*What you will do*
From the records below, extract every line that contains the string "kern".

(Source records)
------------------------------------
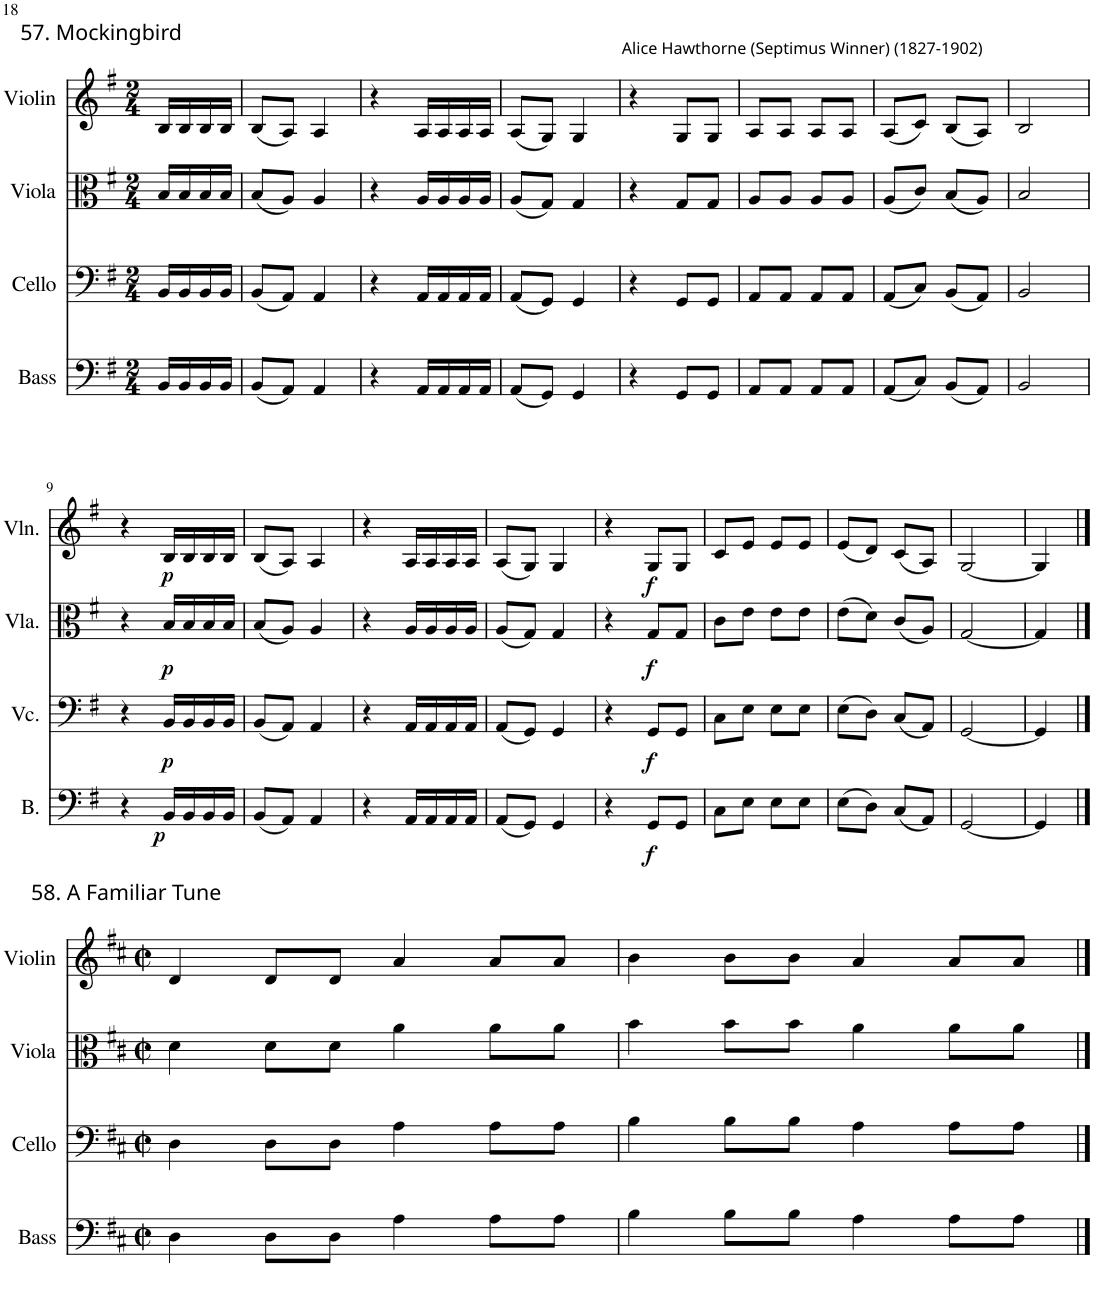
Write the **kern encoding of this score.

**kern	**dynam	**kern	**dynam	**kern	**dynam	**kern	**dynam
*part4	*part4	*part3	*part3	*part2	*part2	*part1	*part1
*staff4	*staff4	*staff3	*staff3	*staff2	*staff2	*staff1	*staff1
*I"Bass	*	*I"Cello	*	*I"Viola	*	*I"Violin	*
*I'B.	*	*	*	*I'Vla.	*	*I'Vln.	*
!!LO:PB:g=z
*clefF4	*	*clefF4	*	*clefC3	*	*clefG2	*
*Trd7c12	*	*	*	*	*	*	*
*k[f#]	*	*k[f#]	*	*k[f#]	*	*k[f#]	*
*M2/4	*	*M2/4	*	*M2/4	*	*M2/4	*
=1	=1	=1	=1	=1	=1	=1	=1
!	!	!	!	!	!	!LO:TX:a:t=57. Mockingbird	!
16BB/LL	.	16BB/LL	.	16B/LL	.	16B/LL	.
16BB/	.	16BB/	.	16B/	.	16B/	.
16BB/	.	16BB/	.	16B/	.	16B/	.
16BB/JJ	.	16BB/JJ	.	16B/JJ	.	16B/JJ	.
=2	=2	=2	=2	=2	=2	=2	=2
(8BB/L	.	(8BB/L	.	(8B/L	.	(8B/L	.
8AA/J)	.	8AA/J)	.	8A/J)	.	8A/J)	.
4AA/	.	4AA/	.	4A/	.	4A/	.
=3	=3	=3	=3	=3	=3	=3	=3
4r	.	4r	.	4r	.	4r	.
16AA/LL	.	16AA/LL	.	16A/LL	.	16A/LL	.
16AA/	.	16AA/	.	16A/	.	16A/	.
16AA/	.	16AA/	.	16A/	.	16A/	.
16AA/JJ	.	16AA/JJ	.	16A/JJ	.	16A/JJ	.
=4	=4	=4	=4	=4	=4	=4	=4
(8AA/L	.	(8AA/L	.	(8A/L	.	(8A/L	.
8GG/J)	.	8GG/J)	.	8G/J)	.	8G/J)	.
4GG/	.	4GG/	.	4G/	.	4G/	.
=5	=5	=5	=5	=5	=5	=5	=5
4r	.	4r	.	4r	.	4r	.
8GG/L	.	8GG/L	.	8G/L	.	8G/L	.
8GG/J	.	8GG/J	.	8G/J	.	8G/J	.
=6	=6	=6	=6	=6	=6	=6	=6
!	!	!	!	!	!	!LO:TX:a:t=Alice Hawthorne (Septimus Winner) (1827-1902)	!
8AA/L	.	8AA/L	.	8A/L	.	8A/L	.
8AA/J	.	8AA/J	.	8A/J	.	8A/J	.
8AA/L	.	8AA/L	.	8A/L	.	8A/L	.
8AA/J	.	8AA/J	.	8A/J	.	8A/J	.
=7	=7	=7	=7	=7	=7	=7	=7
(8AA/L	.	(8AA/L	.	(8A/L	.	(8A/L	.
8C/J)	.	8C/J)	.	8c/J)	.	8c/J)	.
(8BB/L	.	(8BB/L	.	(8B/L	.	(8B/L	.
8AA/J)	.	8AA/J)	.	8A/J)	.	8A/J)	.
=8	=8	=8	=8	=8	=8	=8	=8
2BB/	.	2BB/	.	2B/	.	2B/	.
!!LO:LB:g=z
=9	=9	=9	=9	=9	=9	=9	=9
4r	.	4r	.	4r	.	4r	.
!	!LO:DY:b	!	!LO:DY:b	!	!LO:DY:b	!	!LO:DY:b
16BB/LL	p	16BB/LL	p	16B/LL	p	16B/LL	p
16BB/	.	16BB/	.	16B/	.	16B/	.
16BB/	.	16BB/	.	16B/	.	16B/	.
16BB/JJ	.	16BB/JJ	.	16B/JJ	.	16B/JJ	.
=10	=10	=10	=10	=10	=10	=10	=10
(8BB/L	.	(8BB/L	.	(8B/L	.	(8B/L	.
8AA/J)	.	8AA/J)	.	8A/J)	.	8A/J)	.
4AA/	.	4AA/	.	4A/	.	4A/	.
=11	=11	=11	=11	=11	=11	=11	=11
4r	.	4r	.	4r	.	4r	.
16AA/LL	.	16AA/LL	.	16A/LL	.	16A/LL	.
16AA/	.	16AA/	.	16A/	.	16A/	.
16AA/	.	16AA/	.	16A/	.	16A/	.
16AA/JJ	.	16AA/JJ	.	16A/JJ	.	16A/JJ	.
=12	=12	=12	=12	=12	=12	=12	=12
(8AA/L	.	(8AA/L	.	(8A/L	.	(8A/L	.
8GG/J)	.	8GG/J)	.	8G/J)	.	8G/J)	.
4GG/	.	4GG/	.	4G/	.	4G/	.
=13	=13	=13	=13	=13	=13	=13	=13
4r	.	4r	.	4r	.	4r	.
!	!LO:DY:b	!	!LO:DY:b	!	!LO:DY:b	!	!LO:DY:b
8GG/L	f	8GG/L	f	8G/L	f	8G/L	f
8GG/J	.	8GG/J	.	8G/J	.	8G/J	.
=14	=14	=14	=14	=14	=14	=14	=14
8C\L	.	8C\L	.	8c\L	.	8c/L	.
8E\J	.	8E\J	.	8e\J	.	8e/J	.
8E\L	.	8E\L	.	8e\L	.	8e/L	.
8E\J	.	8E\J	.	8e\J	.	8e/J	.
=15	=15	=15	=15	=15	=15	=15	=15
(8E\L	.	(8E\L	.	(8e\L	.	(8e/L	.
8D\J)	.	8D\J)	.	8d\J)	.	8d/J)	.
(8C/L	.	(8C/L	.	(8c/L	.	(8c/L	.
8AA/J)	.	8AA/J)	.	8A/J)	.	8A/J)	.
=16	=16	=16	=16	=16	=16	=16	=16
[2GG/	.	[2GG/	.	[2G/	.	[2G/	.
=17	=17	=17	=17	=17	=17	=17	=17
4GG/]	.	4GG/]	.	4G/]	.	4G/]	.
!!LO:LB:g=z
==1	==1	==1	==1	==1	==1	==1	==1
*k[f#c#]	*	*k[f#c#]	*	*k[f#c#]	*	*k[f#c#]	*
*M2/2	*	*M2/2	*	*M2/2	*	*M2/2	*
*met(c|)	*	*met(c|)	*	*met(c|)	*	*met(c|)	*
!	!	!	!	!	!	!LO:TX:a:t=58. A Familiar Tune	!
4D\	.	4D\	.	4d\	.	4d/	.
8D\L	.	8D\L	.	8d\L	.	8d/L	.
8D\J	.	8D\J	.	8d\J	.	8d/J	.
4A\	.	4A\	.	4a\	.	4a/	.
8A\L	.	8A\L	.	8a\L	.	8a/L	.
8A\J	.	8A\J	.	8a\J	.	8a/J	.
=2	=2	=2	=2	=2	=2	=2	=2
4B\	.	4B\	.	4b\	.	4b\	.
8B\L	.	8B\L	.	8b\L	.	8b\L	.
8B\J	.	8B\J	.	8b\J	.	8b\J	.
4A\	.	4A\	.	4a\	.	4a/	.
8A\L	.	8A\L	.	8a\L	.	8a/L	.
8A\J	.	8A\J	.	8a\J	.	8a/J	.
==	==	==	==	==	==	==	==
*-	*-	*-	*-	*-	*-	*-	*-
------------------------------------
*Output for this task*
Write the **kern encoding of this score.
**kern	**dynam	**kern	**dynam	**kern	**dynam	**kern	**dynam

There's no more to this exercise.